A sa façon, Eric Tabarly mit fin lui aussi à la domination de la marine anglaise. En course bien sûr. Avant d’être un compétiteur, Tabarly était un homme de la mer, un vrai, puisqu’il s’engagea très jeune dans la Marine nationale. Une belle histoire qui déboucha sur l’une des plus longues et plus brillantes carrières d’un sportif français. Mieux, le mutique Tabarly, pourtant pas très argenté, a fait rentrer la voile dans la haute technologie par son approche très structurée de son activité. Mort bêtement en tombant de son bateau de plaisance lors d’un convoyage qu’il effectuait seul à bord.

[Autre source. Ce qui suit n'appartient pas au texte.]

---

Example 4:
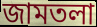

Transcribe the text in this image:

জামতলা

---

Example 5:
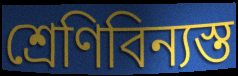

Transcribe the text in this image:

শ্রেণিবিন্যস্ত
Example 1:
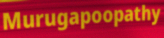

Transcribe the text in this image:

Murugapoopathy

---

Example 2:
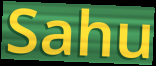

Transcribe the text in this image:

Sahu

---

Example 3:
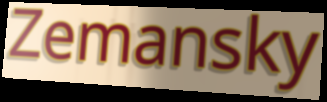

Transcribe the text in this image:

Zemansky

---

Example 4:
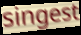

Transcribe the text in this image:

singest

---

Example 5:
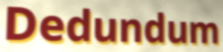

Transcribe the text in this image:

Dedundum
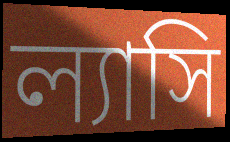
ল্যাসি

Pilote : John Surtees – 1934-2017

John Surtees est un cas unique dans l’histoire du sport automobile. Déjà, il est le seul à avoir été champion du monde à moto (sept fois !), puis en auto en cette année 1964. Un exploit assez invraisemblable. Imaginez aujourd’hui Marc Marquez dominer Lewis Hamilton ou Charles Leclerc en Formule 1. L’autre raison est plus anecdotique, mais témoigne bien du caractère ombrageux et volontaire du bonhomme. Champion du monde avec Ferrari, il n’hésita pas à affronter Enzo lui-même et claqua la porte de la scuderia en pleine saison 1966, agacé par le comportement de son ingénieur, favorisant systématiquement son coéquipier italien. Peu de pilotes auraient oser se comporter ainsi. Il vient de s’éteindre à l’âge de 83 ans.

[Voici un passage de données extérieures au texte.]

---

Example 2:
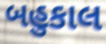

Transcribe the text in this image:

બહુકાલ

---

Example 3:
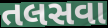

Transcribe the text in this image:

તલસવા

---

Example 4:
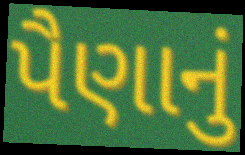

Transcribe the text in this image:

પૈણાનું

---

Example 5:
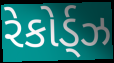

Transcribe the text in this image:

રેકોર્ડ્ઝ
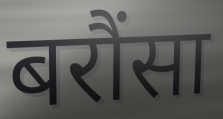
बरौंसा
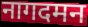
नागदमन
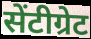
सेंटीग्रेट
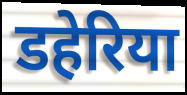
डहेरिया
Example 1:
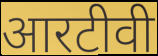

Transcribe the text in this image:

आरटीवी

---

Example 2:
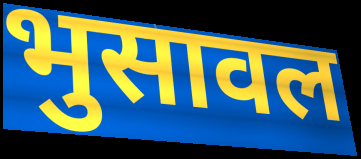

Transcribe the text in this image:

भुसावल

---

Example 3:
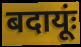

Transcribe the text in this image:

बदायूंः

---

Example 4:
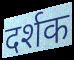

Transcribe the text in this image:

दर्शक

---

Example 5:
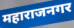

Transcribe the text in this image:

महाराजनगर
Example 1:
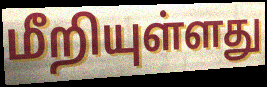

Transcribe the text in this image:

மீறியுள்ளது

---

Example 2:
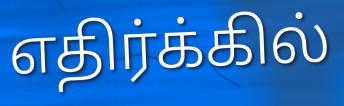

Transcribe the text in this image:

எதிர்க்கில்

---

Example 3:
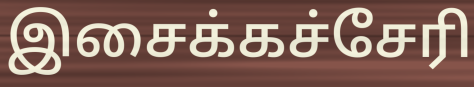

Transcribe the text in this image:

இசைக்கச்சேரி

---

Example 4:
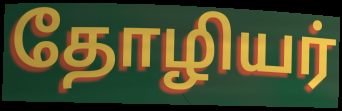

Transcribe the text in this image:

தோழியர்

Musique : Bob Dylan -1941-

Poète ou musicien, Bob Dylan a choisi : il sera les deux. Sa voix rocailleuse en fera en plus un chanteur reconnaissable entre tous. On le vit même au cinéma, notamment chez Scorsese, mais de façon plus étonnante dans un (excellent) western, Pat Garrett and Billy the Kid dont il a également signé la bande originale. Musicalement, il est impossible de classer Dylan dans un genre, car il les a pratiquement tous abordés, toujours avec talent : rock, folk, country, blues, gospel et même rockabilly. Le couronnement, c’est son prix Nobel de littérature décerné en 2016. Mais c’est surtout par ses engagements politiques que Dylan a construit sa légende. Résolument, mais pas naïvement, anti-guerre, engagé dans tous les combats du monde moderne, il est cité en référence par les plus grands groupes et musiciens des cinquante dernières années. En témoigne la première rencontre avec les Beatles en cette 1964, où chacun déclarera l’admiration des uns envers les autres.

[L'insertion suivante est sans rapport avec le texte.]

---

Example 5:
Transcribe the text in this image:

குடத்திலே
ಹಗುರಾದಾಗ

Acteur : Sean Connery -1930-

Sean Connery a réussi deux exploits majeurs dans sa vie d’acteur. D’abord, d’avoir été choisi pour incarner James Bond, le premier, le seul, le vrai. Rescapé d’un casting de plus de six-cents candidats dont certaines vedettes de l’époque, il portera les habits de 007, avec finesse, classe et flegme, entre 1962 et 1971. Sa deuxième performance, plus remarquable encore, aura été de savoir se débarrasser de cet encombrant costume pour mener une carrière d’une grande qualité et d’une exceptionnelle longévité. 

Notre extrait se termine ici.